As managers seek to become educated about slope guidelines, they should take time to understand the types of slope stabilization failures. Slope failure occurs when soil or rocks move in response to gravitational stresses. The soil or rocks may move as a result of natural forces, weather conditions, manmade conditions or the placement of construction equipment in the area. Flowage refers to the movement of unconsolidated materials that become enmeshed in the mass. Sliding refers to the downhill movement of a substance of soil or rocks. Falling happens when a piece of rock, cliff or other substance breaks away from a mass. Subsiding occurs when a mass sinks beneath the earth and causes a major shift in the foundation.
Techniques Used to Avoid Failures
Individuals can prevent subsidence and slope failure by paying attention to the physical appearance of a worksite. The moment an individual notices cracks in the ground or the flooring of a location, he or she should be alerted that subsiding may be occurring. The degradation of soil may also cause subsidence and slope failure. Clay soil may shrink and cause a major shift in bodies of water or trees.

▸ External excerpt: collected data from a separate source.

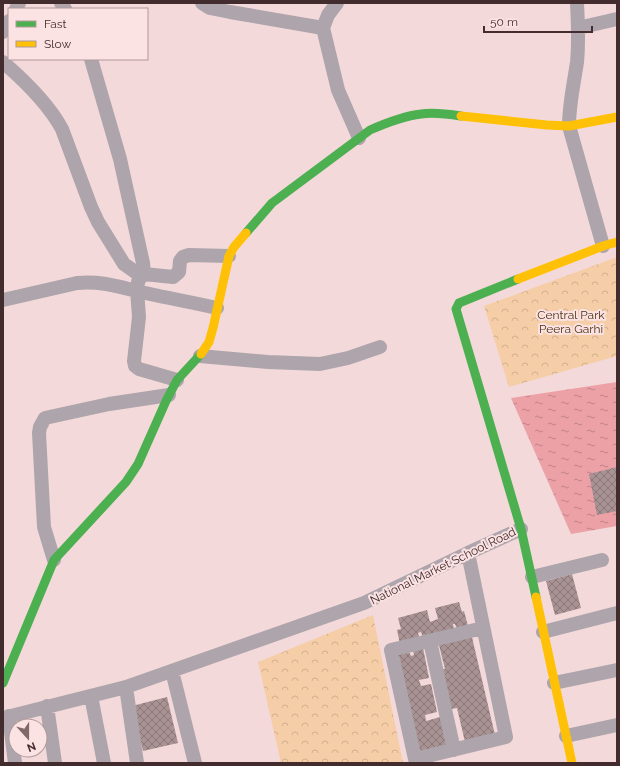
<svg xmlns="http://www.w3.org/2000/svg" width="620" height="766" viewBox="0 0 620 766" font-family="Raleway,sans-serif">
  <defs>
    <pattern id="park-crowns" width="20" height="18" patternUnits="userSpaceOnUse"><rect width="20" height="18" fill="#f5cda6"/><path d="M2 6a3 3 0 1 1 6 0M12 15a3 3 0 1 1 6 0" fill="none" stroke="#d3b08f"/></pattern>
    <pattern id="water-ripples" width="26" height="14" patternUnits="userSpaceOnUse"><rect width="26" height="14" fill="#eca1a7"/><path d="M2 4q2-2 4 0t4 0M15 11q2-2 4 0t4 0" fill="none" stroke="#c18388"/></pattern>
    <pattern id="building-cross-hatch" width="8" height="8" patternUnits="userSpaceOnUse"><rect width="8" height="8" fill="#a89293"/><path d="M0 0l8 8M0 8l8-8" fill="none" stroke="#8a7778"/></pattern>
  </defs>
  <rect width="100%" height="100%" fill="#f4d9da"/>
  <!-- park -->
  <path fill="url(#park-crowns)" d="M617 257V356L509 387 484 306Z
    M373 615 403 763H281L258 662Z"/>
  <!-- water -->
  <path fill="url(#water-ripples)" d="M617 382V526L571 534 511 398Z"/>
  <!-- building -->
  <path fill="url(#building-cross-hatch)" d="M617 467V511L597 515 589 474Z
    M572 574 581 608 555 615 546 581Z
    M459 602 462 612 464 611 468 626 457 629 455 624H453L454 630 423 638 421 632 418 633 420 639 400 644 397 630 401 629 398 618 427 610 430 622 438 619 435 608Z
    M471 633 495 735 465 742 457 708 451 709 441 669H445L438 641Z
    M423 648 429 678 419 680 421 686 431 684 437 712 425 715 426 721 440 717 447 745 418 752 396 654 409 651 411 656 414 655 413 650Z
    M167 697 178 743 143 751 132 706Z"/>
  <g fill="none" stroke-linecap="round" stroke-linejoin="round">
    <!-- street -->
    <path stroke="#ada5ab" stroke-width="14" d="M61 3 65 9
      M202 3 210 8 230 12 323 28
      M337 3 328 15 323 28 338 90 359 138
      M577 3C578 22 579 42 577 62 574 83 569 104 569 126L603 246
      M16 9 19 3
      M578 28 617 19
      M3 32 9 21
      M91 59 120 159 143 263 144 274
      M3 62C25 81 48 103 62 129L91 207 98 222 124 264 141 276
      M3 300 77 283C103 280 125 289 150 294 173 299 195 303 217 308
      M200 356 268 362 320 364 348 358 380 347
      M177 380 139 369 135 366 134 361 139 317 137 290 138 282 141 276 144 274 173 277 179 272 180 261 183 257 189 255 229 256
      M468 553 506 737 415 759 391 650 483 628
      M54 560 44 527 39 433 40 427 45 418 109 404 169 395
      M532 577 602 560
      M543 632 617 613
      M430 641 454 750
      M172 671 195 763
      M554 683 617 670
      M126 687 137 763
      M91 696 104 763
      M47 706 55 763
      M9 716 15 763
      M3 718 126 687 364 603 468 553 521 529
      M566 736 617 725"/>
    <!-- fast -->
    <path stroke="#4caf50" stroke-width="9" d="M246 233 272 203 370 130C386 123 403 116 421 114 434 112 448 114 461 116
      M518 279 459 303 456 309 521 529 536 597
      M3 683 54 560 126 482 138 464 166 401 177 380 201 354"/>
    <!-- slow -->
    <path stroke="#ffc107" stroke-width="9" d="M461 116 547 125 569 126 617 117
      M518 279 603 246 617 242
      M201 354 209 342 213 328 229 256 234 247 246 233
      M536 597 572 763"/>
  </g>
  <g text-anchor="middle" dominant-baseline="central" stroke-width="4" stroke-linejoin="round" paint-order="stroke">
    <!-- park labels -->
    <g font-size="12" fill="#4b3412" stroke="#fbe2e3">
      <text x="571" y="315">Central Park<tspan x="571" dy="14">Peera Garhi</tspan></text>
    </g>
    <!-- street labels -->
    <g font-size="12" fill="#432c2e" stroke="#fbe2e3">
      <text transform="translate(443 566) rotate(-26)">National Market School Road</text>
    </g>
  </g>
  <!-- border -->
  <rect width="620" height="766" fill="none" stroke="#432c2e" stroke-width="8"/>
  <!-- legend -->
  <rect x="8" y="8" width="140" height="52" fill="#fbe2e3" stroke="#b1999b"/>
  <rect x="16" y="21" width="20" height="6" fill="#4caf50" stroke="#b1999b"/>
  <text x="44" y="28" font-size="12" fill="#432c2e">Fast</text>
  <rect x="16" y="41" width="20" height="6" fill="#ffc107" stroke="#b1999b"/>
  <text x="44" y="48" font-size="12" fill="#432c2e">Slow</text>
  <!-- north arrow -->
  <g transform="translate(28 738) rotate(159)"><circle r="19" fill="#fbe2e3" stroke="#b1999b"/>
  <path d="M0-3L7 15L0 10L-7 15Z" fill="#81696a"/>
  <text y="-6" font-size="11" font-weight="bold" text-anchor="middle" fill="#432c2e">N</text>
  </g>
  <!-- scale -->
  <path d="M484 26v6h108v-6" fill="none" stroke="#432c2e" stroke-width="2"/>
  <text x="490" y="26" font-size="12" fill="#432c2e" stroke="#fbe2e3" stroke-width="3" paint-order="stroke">50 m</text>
</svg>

Internal drainage may be required to move excess water that has accumulated beneath soil. Firms may need to work with a specialized contractor who has experience in removing excess water. Individuals should be careful in attempting to drain water, because a small pool of water may be an indication of a greater stream of water embedded in a cliff or soil. Re-grading the surface area or re-directing the surface water may be other options for a professional to consider. A professional may need to make an area flatter to provide better slope stability and seal any tension cracks in the ground or cliff.

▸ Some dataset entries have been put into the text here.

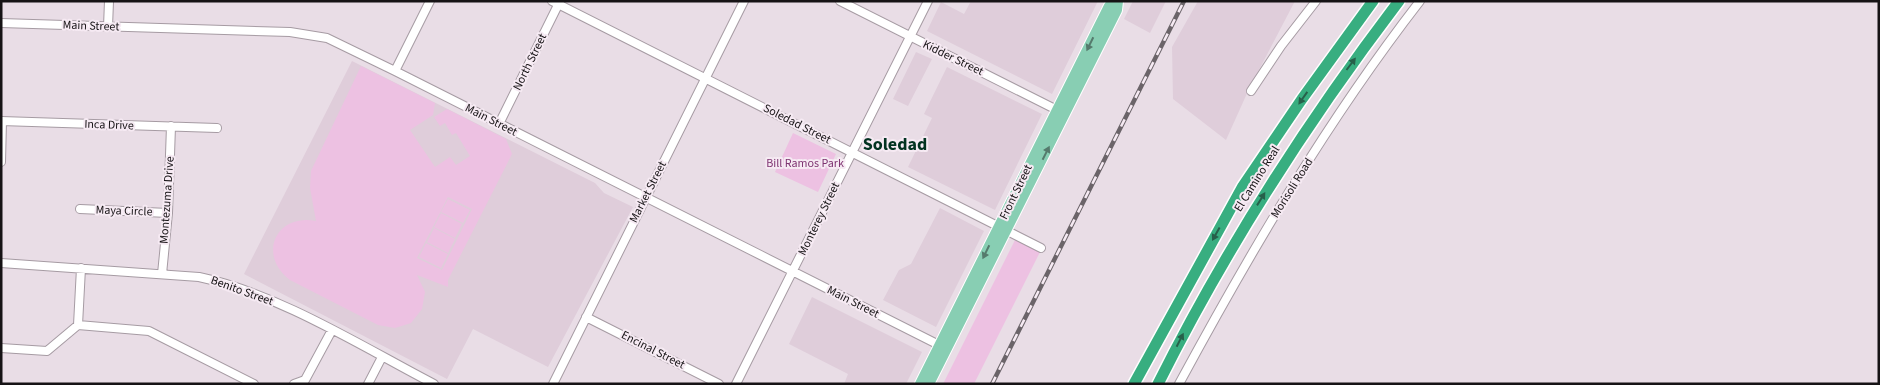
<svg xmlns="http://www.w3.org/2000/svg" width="1880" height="385" viewBox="0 0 1880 385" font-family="'Source Sans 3',sans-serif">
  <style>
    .built { fill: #dfcdda }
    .green { fill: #edc1e2; fill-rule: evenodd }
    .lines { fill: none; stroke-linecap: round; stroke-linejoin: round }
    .minor-casing { stroke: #a69ba3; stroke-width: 10 }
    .major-casing { stroke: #fff; stroke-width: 12 }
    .highway-casing { stroke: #fff; stroke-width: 14 }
    .minor { stroke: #fff; stroke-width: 8 }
    .major { stroke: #88ceb3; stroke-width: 10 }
    .highway { stroke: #38ae80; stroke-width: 11 }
    .rail-casing { stroke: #6b6469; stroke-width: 4.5 }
    .rail { stroke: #f6eaf3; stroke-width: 2.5; stroke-dasharray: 8; stroke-linecap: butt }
    .oneway { fill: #557a6c }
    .oneway2 { fill: #27604a }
    .labels { text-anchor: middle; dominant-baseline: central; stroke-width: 4; stroke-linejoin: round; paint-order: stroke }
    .street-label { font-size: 12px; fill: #161315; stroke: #f6eaf3 }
    .park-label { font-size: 12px; fill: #7e3371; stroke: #f6eaf3 }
    .district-label { font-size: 18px; font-weight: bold; fill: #023321; stroke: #f6eaf3 }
  </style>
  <rect width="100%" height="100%" fill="#e9dde6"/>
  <path class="built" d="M 971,1 L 1098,1 L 1052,94 L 927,31 L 941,2 L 964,14 Z
    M 1133,1 L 1166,1 L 1150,33 L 1124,19 Z
    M 1198,1 L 1295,1 L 1249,89 L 1226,140 L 1173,99 L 1172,47 Z
    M 916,52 L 932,59 L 908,106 L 893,99 Z
    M 352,61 L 595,183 L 604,193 L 633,207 L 548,367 L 473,329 L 447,379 L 244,274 Z
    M 947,67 L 1042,114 L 995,210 L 908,167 L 932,118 L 924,114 Z
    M 940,208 L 984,231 L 936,327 L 883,300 L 899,270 L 911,264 Z
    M 812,297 L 922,352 L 906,384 L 844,384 L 848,374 L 789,344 Z"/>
  <path class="green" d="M 361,66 L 435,103 L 433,115 L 410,130 L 435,167 L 450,157 L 456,165 L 470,156 L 456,133 L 452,135 L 445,123 L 440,126 L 434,117 L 447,109 L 506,139 L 512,154 L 452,272 L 448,280 L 448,287 L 417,275 L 425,292 L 422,309 L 411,323 L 395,328 L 378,325 L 290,280 C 257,255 276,213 316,221 L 310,188 L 311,171 ZM 448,197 L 472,209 L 442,270 L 417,258 Z
    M 793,133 L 836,154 L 818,192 L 775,172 Z
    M 448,199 L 470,210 L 463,223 L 441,212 Z
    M 441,213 L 462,224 L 455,238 L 434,227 Z
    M 434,228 L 455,239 L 448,253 L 427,242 Z
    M 1015,240 L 1040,252 L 974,384 L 943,384 Z
    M 426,243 L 448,254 L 441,268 L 419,257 Z"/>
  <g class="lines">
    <g class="minor-casing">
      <path id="minor" d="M 552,1 L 1041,248
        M 840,1 L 1061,112
        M 1,23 L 290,32 L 327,38 L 395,71 L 943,347
        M 108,27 L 109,1
        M 395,71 L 430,1
        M 1251,91 L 1281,46 L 1316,1
        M 1,121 L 217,128
        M 499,124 L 560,1
        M 1,162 L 2,121
        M 80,209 L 168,213
        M 1,263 L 199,277 C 279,294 361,346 434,384
        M 162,274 L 168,213 L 171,126
        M 586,317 L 719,384
        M 78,325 L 149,331 L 254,384
        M 1,348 L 47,351 L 78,325 L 81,268
        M 294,384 L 305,380 L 332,330
        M 368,384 L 382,357
        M 553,384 L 744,1
        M 736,384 L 928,1
        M 1179,384 C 1251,251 1327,121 1420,1"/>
    </g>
    <g class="major-casing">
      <path id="major" d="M 920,384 L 1109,6 L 1113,1
        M 929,384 L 1117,10 L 1118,1"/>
    </g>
    <g class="highway-casing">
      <path id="highway" d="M 1134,384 L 1243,186 L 1302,99 L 1373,1
        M 1158,384 C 1226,248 1307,122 1399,1"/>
    </g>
    <use href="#minor" class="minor"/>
    <use href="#major" class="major"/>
    <use href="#highway" class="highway"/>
    <g class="rail-casing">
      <path id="rail" d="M 992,384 L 1184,1"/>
    </g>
    <use href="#rail" class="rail"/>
  </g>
  <defs><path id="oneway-solid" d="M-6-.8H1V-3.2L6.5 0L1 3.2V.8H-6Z" transform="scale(1.25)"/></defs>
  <g class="oneway">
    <use href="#oneway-solid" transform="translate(1090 44) rotate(116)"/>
    <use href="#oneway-solid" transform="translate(1046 153) rotate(-63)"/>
    <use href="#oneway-solid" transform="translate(986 252) rotate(116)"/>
  </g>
  <g class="oneway2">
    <use href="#oneway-solid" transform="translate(1351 64) rotate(-53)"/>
    <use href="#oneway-solid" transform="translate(1303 98) rotate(125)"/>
    <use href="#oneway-solid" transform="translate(1261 199) rotate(-58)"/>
    <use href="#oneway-solid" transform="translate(1216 234) rotate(119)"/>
    <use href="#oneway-solid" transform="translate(1180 340) rotate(-63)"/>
  </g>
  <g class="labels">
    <g class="street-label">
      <text transform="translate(91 26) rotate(2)">Main Street</text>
      <text transform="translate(953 58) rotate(26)">Kidder Street</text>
      <text transform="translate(530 62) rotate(-64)">North Street</text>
      <text transform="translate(491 120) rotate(27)">Main Street</text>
      <text transform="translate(797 124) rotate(27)">Soledad Street</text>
      <text transform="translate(109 125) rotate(2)">Inca Drive</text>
      <text transform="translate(1257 179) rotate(-58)">El Camino Real</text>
      <text transform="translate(1292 188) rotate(-58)">Morisoli Road</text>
      <text transform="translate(648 192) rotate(-63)">Market Street</text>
      <text transform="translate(1016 192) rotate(-64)">Front Street</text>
      <text transform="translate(167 200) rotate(-86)">Montezuma Drive</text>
      <text transform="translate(124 211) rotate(2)">Maya Circle</text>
      <text transform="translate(819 219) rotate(-64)">Monterey Street</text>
      <text transform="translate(242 291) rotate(20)">Benito Street</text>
      <text transform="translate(853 302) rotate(27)">Main Street</text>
      <text transform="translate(653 350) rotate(27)">Encinal Street</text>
    </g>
    <g class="park-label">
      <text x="805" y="163">Bill Ramos Park</text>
    </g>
    <g class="district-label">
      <text x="895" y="144">Soledad</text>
    </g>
  </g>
  <rect width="1880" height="385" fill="none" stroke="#161315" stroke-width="5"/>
</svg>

Application of Best Practices
Professionals involved in a project that entails slope stabilization should carefully read through OSHA regulations. They should be aware of the risks of rock erosion and the required placement of various walls that may add security for workers. OSHA regulations also put forth a maximum allowable slope that is permitted for a project. Engineers and architects should understand the steepest incline that is permitted for an excavation site. For example, the actual slope being excavated may never surpass the maximum slope that is allowed. Stable rock must remain intact as individuals excavate a site. OSHA regulations specify the allowable degree angles for Type A, B and C soil. For Type A soil, the maximum allowable slope is a 53-degree angle. If professionals do not abide by OSHA regulations, a company may be subject to sanctions or penalty fines.